As Pa flung me over his shoulder, our landlady, Mrs. Kirby, appeared on her back porch yelling, “Get the hell out of my yard!” Falling and getting the wind knocked out of me felt linked to her presence. I sat up in a state of shock, too stunned to cry. Mrs. Kirby wore cat-eyed glasses, and when she closed her mouth, her jaw shifted forward and back. Her menacing face and tone confused me because the other day, she’d given Jessica and me butterscotch candies, smiled, and told Mom how cute we were. But now she yelled at Pa, “Go back to Mexico where you belong!”
“What the hell are you talking about?” Pa shouted back in his French accent. “I’m from Tunisia! And I live here!” He picked us up, one on each hip and we wrapped our arms over his chest. My sister and I resembled our white American mother. Pa’s brown skin turned darker from working as a gardener in the Los Angeles sunshine.
“I don’t care where you come from–I won’t tolerate child abuse on my property. Now, get out of my yard before I call the police!”
“But we were playing a game. You don’t hassle my wife or the other tenants when they come out here! Why are you getting on my case?” Pa’s volume was a booming roar. “You fucking bitch! How dare you talk to me like that in front of my daughters! I have a degree in film studies from UCLA, and you’re nothing but an ignorant…” And then Pa wasn’t yelling in English anymore–he was swearing in several languages: Arabic, Ladino, French, and Hebrew.

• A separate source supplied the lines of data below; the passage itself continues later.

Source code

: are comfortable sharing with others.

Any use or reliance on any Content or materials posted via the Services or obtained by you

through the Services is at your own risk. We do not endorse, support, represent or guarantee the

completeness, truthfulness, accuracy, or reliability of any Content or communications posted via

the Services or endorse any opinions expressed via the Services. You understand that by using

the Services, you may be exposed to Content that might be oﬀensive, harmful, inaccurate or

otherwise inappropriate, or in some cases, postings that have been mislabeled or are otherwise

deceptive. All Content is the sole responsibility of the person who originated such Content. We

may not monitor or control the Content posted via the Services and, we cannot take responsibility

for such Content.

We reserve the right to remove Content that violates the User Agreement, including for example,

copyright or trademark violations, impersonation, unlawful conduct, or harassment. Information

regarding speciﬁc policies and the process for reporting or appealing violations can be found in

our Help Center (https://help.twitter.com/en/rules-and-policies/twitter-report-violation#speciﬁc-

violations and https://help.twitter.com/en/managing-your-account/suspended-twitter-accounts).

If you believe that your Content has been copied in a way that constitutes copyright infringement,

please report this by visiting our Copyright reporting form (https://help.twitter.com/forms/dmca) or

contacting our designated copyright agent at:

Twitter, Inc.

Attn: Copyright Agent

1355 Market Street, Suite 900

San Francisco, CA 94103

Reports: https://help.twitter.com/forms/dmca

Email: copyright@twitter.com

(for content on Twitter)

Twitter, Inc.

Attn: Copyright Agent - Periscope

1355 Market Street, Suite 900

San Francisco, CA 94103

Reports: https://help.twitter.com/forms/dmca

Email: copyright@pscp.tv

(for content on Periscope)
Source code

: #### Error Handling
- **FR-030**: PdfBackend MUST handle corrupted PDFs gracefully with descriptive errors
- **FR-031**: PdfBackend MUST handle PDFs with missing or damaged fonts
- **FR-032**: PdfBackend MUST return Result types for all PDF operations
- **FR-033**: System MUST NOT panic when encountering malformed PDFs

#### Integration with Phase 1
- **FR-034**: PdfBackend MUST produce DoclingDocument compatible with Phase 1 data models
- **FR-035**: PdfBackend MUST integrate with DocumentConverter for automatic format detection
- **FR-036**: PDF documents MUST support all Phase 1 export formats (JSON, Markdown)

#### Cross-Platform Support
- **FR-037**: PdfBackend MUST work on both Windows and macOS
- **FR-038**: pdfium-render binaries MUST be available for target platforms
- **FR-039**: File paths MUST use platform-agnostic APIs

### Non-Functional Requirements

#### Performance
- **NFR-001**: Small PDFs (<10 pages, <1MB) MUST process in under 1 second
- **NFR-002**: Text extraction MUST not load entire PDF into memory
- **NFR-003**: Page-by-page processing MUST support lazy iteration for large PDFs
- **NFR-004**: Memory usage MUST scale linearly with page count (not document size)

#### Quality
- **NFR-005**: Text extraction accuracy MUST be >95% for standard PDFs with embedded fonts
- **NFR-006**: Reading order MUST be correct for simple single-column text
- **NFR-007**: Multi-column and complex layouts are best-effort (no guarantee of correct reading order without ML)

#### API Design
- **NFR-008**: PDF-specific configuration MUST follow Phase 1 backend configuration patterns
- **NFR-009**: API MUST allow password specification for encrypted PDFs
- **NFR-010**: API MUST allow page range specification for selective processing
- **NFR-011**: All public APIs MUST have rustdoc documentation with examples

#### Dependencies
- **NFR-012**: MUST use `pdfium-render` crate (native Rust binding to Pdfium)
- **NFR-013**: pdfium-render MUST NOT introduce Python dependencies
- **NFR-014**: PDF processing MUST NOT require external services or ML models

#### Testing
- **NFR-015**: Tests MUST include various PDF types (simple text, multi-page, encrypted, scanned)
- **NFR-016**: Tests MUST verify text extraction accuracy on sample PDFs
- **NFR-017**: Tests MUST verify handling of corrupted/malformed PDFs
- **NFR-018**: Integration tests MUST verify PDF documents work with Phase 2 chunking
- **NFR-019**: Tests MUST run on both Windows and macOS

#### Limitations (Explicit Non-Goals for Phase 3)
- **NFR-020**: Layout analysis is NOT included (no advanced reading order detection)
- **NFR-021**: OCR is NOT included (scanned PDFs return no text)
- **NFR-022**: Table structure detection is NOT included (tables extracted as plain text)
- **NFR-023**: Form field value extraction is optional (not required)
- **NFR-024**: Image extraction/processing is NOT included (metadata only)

Jessica and I knew Pa’s temper well. There was nothing to do but brace yourself when he flew into a rage. We held on, with hands clutched around his neck as he screamed. It terrified me when people thought Pa was a bad guy. I was worried they’d put him in jail. They didn’t know the real Pa, the one who played wild games with us, spoiled us with love, and cooked delicious food. I felt it my duty to protect him from the outside world and from those who didn’t understand him. But I was little and helpless, so what could I do? I glanced at Jessica, tears rolling down her cheeks, and since my five-year-old sister always knew the right thing to do in every situation, I cried, too. And then, as if in emotional competition, we both sobbed.